### [Required action 1]
In the incident response article below, what does automation serve as in incident response, rather than the goal?
### [Required action 2]
Transcribe the passage of the incident response article below from "The role of" to "automation in IR.".
### [Required action 3]
Go on with the article below on automation in incident response, picking up after its last sentence.

### [Supplied text]
The role of automation in incident response
John Bruce, CEO & co-founder, Resilient Systems
Faster response can make the all the difference when faced with a cyber threat. Getting there is an emerging priority for cybersecurity professionals, and organisations are still working to develop an expertise and develop best practices. Automation is becoming a trend as organisations see it as a way to become faster – but there are limits on using automation in IR.
One reason organisations struggle with IR is that it differs greatly from prevention and detection – two technology-based processes. With prevention and detection, organisations buy world-class tools to in many instances replace employees from security process as much as possible.
Incident response is a different story.
A key difference in IR is that automation is not the goal – but an accelerator to rapidly achieve the goal of responding intelligently in record time. Human involvement is critical. The complexity of IR demands human decision-making: once a breach has taken place, the implications move beyond the network into legal ramifications, customer relations, marketing, and even board-level decisions.
Ultimately, it’s the same as physical security. Take airports, for example: prevention and detection is largely managed by technology such as metal detectors – but if there is an incident, emergency response is always coordinated and controlled by people, with technology playing a complementary role.

### [Data provided]
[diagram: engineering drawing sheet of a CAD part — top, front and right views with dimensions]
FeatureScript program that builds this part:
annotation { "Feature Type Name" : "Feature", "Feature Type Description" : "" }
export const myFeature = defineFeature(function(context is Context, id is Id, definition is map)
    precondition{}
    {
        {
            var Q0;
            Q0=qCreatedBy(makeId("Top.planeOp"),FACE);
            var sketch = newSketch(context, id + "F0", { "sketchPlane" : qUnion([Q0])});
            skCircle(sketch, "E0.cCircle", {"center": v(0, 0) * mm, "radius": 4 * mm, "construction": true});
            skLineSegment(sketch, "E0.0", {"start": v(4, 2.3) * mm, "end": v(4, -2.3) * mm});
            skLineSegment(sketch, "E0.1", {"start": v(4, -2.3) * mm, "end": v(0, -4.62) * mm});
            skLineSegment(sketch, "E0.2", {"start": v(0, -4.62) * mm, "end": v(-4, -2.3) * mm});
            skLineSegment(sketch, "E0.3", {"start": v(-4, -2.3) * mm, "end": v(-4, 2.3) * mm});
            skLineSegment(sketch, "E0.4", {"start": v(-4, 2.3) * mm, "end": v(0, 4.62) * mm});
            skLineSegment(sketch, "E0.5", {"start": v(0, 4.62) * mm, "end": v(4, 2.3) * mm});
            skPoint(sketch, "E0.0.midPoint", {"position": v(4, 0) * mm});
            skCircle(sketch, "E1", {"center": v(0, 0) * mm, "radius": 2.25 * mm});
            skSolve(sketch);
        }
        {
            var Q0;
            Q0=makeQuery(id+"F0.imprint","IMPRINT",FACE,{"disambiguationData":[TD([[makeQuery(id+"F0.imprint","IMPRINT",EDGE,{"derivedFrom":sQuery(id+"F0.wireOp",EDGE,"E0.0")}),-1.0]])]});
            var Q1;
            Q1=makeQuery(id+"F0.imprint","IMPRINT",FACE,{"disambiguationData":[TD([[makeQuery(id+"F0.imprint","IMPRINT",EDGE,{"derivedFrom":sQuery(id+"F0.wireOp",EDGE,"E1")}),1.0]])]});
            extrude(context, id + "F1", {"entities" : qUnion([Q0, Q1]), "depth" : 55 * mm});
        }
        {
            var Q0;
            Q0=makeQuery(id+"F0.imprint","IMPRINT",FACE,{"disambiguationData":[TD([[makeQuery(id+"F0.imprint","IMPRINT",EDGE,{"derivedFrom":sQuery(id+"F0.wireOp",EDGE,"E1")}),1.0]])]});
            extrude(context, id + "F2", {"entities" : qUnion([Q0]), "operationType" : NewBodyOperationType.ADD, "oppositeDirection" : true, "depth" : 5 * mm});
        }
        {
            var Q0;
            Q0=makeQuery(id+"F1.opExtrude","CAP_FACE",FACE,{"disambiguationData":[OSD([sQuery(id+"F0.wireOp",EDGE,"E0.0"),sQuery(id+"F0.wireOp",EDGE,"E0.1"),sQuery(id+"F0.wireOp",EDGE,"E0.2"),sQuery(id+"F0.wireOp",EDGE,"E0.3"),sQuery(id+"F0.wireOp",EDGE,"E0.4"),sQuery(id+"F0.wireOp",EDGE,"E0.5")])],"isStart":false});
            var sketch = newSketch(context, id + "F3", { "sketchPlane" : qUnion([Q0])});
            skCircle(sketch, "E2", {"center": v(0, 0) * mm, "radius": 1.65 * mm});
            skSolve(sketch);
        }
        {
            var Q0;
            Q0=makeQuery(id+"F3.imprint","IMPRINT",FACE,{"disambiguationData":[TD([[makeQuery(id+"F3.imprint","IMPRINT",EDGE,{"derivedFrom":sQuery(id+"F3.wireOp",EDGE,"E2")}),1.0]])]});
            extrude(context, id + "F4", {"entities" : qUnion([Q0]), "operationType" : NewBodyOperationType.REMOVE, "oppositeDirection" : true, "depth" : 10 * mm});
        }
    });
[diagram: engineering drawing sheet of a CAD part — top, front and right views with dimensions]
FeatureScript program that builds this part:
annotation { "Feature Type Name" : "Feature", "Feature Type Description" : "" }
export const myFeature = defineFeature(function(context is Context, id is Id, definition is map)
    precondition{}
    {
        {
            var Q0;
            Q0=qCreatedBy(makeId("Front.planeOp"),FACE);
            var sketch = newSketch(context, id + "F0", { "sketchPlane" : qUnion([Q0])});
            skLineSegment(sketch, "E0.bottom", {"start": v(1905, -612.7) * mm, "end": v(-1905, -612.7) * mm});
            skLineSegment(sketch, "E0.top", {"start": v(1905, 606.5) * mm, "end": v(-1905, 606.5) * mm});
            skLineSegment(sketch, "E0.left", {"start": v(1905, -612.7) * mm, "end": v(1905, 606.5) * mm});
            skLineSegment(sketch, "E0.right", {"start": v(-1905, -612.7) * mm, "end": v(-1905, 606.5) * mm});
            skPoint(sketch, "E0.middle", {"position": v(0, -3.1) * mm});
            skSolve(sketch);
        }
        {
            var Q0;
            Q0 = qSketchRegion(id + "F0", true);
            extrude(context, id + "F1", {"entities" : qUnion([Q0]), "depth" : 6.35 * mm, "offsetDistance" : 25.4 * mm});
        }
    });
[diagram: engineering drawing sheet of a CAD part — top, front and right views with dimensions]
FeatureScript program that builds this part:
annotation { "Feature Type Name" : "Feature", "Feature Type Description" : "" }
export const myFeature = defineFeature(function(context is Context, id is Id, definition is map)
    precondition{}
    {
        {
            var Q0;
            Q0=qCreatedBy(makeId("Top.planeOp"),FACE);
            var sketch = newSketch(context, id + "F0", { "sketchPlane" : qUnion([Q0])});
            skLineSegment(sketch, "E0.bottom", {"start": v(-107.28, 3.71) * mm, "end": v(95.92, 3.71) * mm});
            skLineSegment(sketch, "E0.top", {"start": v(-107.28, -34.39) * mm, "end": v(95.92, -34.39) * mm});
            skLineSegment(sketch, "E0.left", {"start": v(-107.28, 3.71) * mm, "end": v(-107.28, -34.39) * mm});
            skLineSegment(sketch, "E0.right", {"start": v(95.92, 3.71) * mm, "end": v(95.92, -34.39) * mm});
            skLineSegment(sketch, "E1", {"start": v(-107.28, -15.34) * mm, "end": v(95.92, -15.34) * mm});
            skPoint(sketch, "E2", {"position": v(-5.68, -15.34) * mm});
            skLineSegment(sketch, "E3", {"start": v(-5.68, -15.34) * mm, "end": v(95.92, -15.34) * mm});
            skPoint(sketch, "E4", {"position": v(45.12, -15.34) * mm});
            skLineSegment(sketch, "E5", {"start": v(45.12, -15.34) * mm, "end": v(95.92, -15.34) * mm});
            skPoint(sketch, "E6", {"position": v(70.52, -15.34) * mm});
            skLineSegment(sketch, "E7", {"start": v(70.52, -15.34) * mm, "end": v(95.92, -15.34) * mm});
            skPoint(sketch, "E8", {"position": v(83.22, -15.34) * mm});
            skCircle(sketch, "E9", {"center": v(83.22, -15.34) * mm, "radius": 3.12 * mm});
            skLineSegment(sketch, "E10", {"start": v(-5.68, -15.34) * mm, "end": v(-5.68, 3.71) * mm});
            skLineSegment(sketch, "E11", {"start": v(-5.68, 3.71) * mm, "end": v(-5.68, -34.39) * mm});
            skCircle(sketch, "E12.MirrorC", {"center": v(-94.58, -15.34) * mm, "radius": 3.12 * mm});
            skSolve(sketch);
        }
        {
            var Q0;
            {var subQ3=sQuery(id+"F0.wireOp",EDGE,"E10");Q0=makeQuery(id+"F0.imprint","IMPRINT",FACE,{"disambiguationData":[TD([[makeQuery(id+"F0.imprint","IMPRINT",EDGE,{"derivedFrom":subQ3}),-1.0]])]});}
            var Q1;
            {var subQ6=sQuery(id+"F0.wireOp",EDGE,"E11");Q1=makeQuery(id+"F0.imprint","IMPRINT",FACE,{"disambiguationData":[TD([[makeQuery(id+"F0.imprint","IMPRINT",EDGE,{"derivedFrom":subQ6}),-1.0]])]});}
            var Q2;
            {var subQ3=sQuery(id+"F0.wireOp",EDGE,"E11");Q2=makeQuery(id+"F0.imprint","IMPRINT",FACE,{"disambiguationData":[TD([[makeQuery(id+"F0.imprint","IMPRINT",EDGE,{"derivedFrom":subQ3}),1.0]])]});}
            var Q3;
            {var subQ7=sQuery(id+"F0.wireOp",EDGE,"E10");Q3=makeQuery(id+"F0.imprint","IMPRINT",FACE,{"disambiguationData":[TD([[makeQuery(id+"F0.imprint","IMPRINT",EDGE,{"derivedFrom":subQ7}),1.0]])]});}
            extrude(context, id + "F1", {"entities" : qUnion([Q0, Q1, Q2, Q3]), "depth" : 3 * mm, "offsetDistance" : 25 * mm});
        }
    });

### [Response box 1]
An accelerator to rapidly achieve the goal of responding intelligently in record time.

### [Response box 2]
The role of automation in incident response
John Bruce, CEO & co-founder, Resilient Systems
Faster response can make the all the difference when faced with a cyber threat. Getting there is an emerging priority for cybersecurity professionals, and organisations are still working to develop an expertise and develop best practices. Automation is becoming a trend as organisations see it as a way to become faster – but there are limits on using automation in IR.

### [Response box 3]
When creating IR procedures, automation is a tool. It needs to be deployed thoughtfully and carefully to speed and enrich the human response – not replace it. There are four components of incident response – preparation, assessment, management, and mitigation – and, when used appropriately, automation can play a critical role in each phase.
Preparation
Effective response requires provisioning for and preparing IR processes long before an incident occurs. Businesses should build out and document IR processes (playbooks), practice response, and orchestrate the process to measure and improve response performance.
It’s also the time to build out – and, over time, increase – automation capabilities. Organisations should start simply by automating incident creation or data collection, and test these functions over and over until they’re sure the automated systems will work as desired every time. Look at the data you’re collecting. Can you do it faster or smarter?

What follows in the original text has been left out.